Stored dataset items
--------------------------------------------------
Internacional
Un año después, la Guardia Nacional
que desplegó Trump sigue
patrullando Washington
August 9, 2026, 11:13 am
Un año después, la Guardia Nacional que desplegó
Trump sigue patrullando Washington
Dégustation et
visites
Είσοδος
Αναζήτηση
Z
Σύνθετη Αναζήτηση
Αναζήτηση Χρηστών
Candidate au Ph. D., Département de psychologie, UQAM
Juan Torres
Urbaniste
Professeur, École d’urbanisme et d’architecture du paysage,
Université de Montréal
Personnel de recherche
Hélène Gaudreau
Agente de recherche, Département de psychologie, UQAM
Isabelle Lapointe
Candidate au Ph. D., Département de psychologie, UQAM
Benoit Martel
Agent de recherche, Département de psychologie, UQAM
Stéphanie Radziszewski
--------------------------------------------------
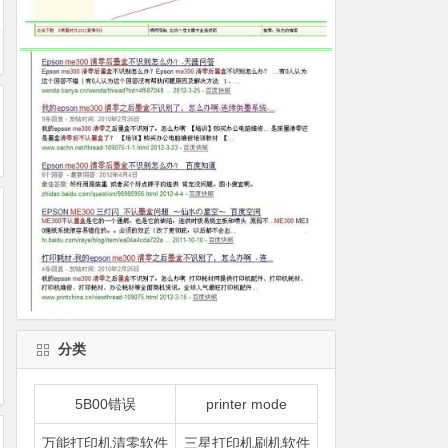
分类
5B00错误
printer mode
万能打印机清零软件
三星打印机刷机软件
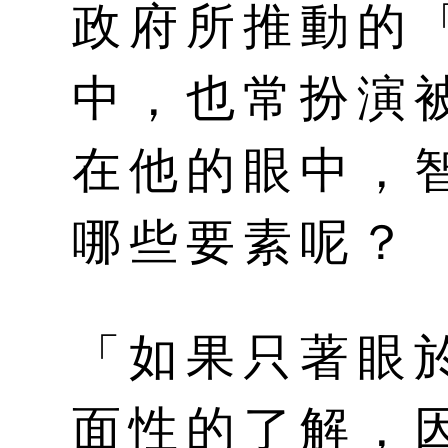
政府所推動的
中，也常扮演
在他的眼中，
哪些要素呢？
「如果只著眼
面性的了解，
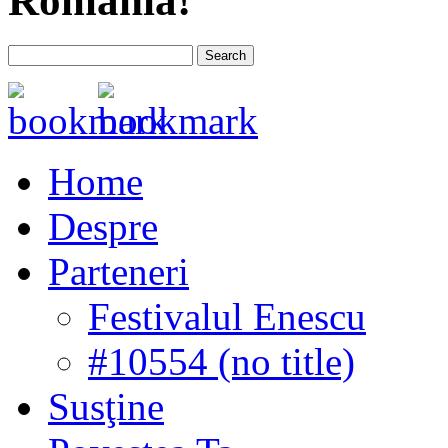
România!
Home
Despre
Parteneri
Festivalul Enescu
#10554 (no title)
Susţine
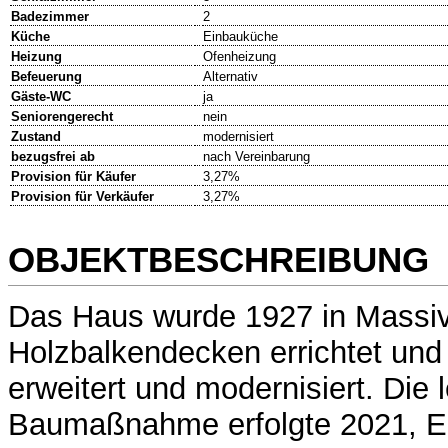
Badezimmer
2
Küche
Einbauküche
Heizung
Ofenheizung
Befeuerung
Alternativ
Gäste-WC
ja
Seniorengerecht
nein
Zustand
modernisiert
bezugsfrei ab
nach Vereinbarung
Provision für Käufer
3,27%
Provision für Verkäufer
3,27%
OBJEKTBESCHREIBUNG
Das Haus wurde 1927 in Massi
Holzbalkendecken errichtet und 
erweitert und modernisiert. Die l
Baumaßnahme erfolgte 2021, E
--------------------------------------------------
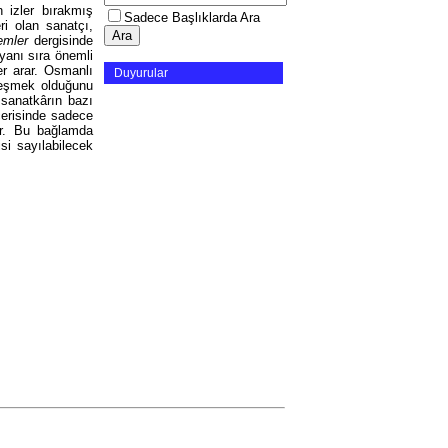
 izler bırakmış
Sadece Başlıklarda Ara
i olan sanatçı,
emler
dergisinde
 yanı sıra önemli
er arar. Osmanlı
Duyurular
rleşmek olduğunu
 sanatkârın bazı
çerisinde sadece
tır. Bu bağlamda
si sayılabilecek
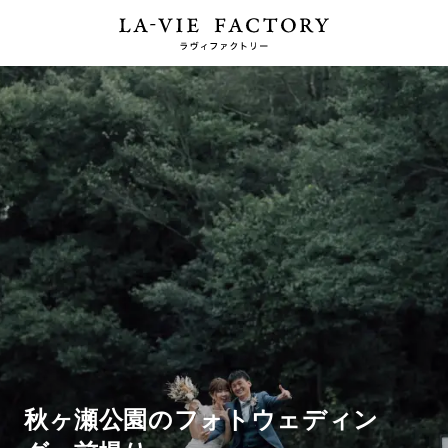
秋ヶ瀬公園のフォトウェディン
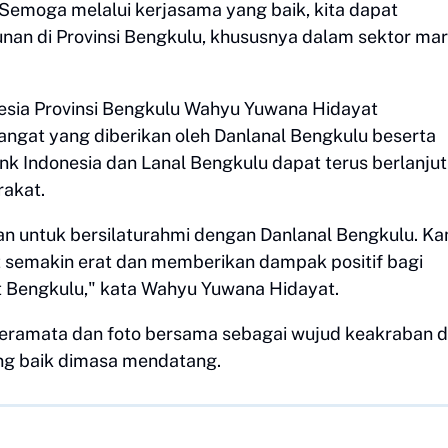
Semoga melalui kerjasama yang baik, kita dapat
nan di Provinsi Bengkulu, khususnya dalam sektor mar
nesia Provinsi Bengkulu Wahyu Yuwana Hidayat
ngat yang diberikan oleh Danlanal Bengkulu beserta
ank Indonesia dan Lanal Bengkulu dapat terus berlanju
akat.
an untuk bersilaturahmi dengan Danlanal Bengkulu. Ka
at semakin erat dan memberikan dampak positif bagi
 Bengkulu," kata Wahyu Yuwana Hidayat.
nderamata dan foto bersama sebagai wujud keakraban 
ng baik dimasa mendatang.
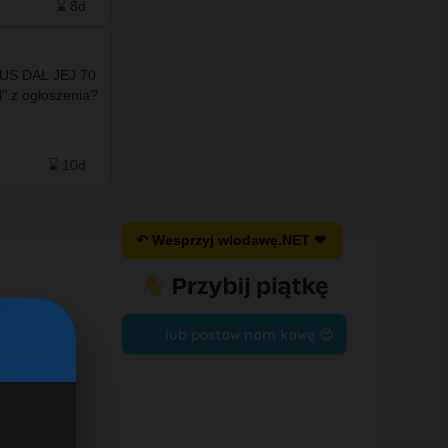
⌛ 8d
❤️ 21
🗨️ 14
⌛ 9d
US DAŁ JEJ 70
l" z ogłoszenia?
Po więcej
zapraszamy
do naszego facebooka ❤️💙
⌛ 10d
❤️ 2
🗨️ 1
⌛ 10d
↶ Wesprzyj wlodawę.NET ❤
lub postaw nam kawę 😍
--------------------------------------------------
Task directions ->
What you give back must be the stretch above, starting at the line with "Internacional" and ending at the line with "Stéphanie Radziszewski", copied exactly.

Result ->
Internacional
Un año después, la Guardia Nacional
que desplegó Trump sigue
patrullando Washington
August 9, 2026, 11:13 am
Un año después, la Guardia Nacional que desplegó
Trump sigue patrullando Washington
Dégustation et
visites
Είσοδος
Αναζήτηση
Z
Σύνθετη Αναζήτηση
Αναζήτηση Χρηστών
Candidate au Ph. D., Département de psychologie, UQAM
Juan Torres
Urbaniste
Professeur, École d’urbanisme et d’architecture du paysage,
Université de Montréal
Personnel de recherche
Hélène Gaudreau
Agente de recherche, Département de psychologie, UQAM
Isabelle Lapointe
Candidate au Ph. D., Département de psychologie, UQAM
Benoit Martel
Agent de recherche, Département de psychologie, UQAM
Stéphanie Radziszewski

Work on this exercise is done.